Brief:
Every entry below has to appear again in your reply, word for word, but no picture may.

Data for review:
= Beginning of Section =

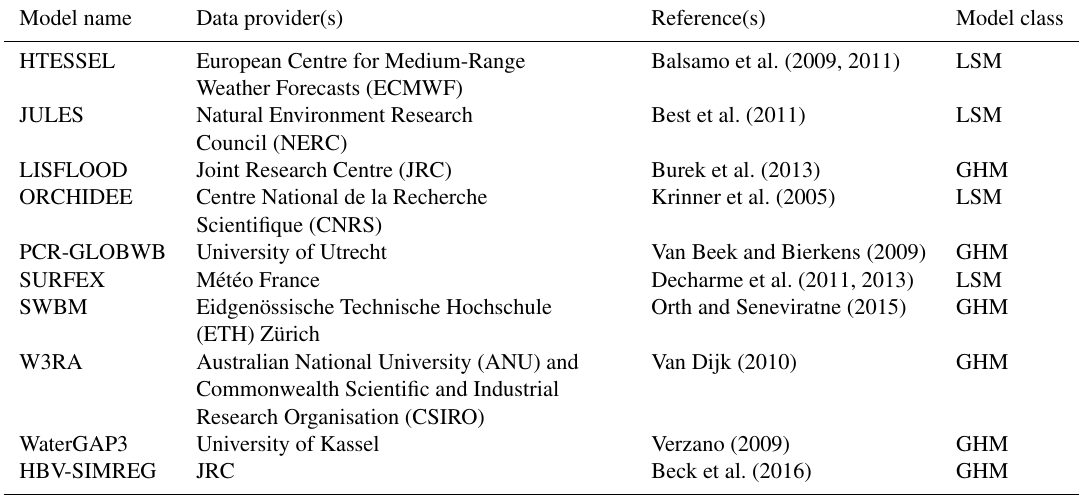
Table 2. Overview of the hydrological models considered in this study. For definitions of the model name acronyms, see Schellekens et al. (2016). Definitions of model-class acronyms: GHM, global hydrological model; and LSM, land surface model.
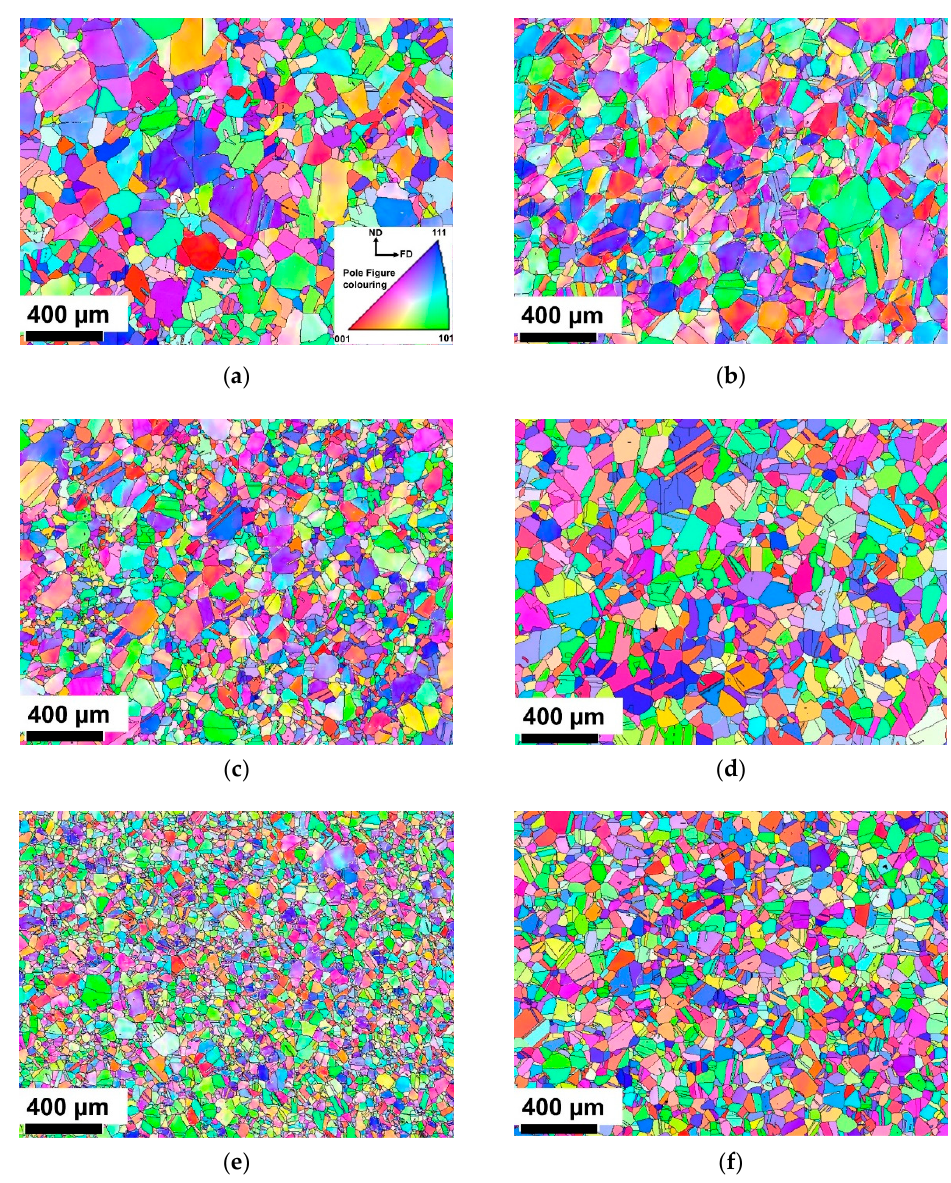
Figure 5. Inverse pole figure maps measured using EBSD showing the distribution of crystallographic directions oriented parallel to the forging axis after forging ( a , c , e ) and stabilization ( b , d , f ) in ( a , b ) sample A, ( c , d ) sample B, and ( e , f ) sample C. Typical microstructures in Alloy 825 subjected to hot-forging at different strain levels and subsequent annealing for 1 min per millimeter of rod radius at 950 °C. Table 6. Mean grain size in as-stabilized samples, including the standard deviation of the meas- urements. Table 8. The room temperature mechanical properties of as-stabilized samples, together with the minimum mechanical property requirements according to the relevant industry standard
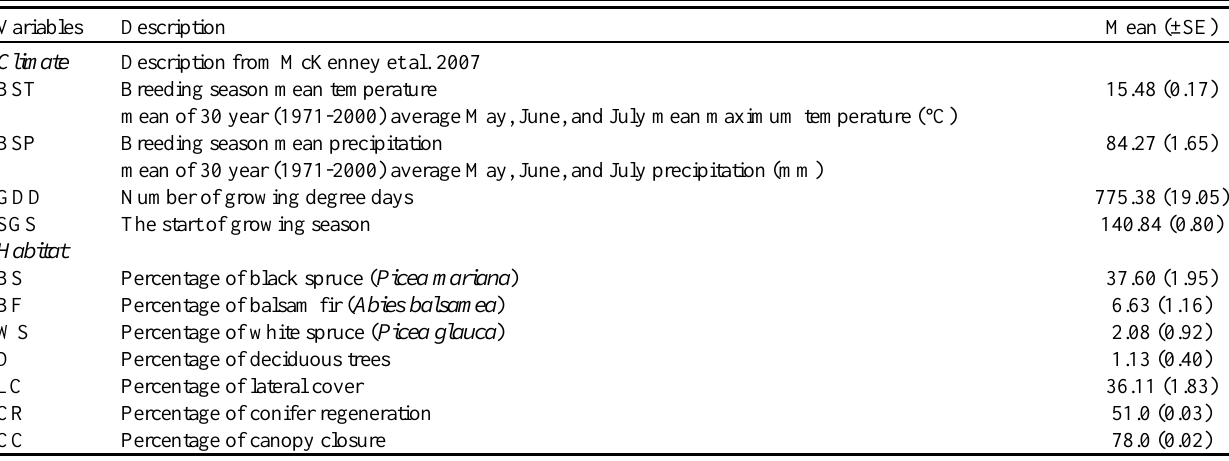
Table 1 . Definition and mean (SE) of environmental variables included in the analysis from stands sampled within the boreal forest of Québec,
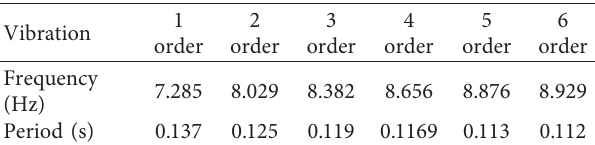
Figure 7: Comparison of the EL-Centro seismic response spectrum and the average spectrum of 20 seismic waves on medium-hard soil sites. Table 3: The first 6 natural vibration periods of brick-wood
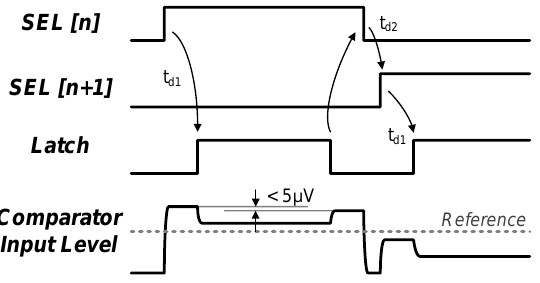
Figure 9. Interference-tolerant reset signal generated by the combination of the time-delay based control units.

= End of Section =

Answer to this exercise:
Table 2. Overview of the hydrological models considered in this study. For definitions of the model name acronyms, see Schellekens et al. (2016). Definitions of model-class acronyms: GHM, global hydrological model; and LSM, land surface model.
Figure 5. Inverse pole figure maps measured using EBSD showing the distribution of crystallographic directions oriented parallel to the forging axis after forging ( a , c , e ) and stabilization ( b , d , f ) in ( a , b ) sample A, ( c , d ) sample B, and ( e , f ) sample C. Typical microstructures in Alloy 825 subjected to hot-forging at different strain levels and subsequent annealing for 1 min per millimeter of rod radius at 950 °C. Table 6. Mean grain size in as-stabilized samples, including the standard deviation of the meas- urements. Table 8. The room temperature mechanical properties of as-stabilized samples, together with the minimum mechanical property requirements according to the relevant industry standard
Table 1 . Definition and mean (SE) of environmental variables included in the analysis from stands sampled within the boreal forest of Québec,
Figure 7: Comparison of the EL-Centro seismic response spectrum and the average spectrum of 20 seismic waves on medium-hard soil sites. Table 3: The first 6 natural vibration periods of brick-wood
Figure 9. Interference-tolerant reset signal generated by the combination of the time-delay based control units.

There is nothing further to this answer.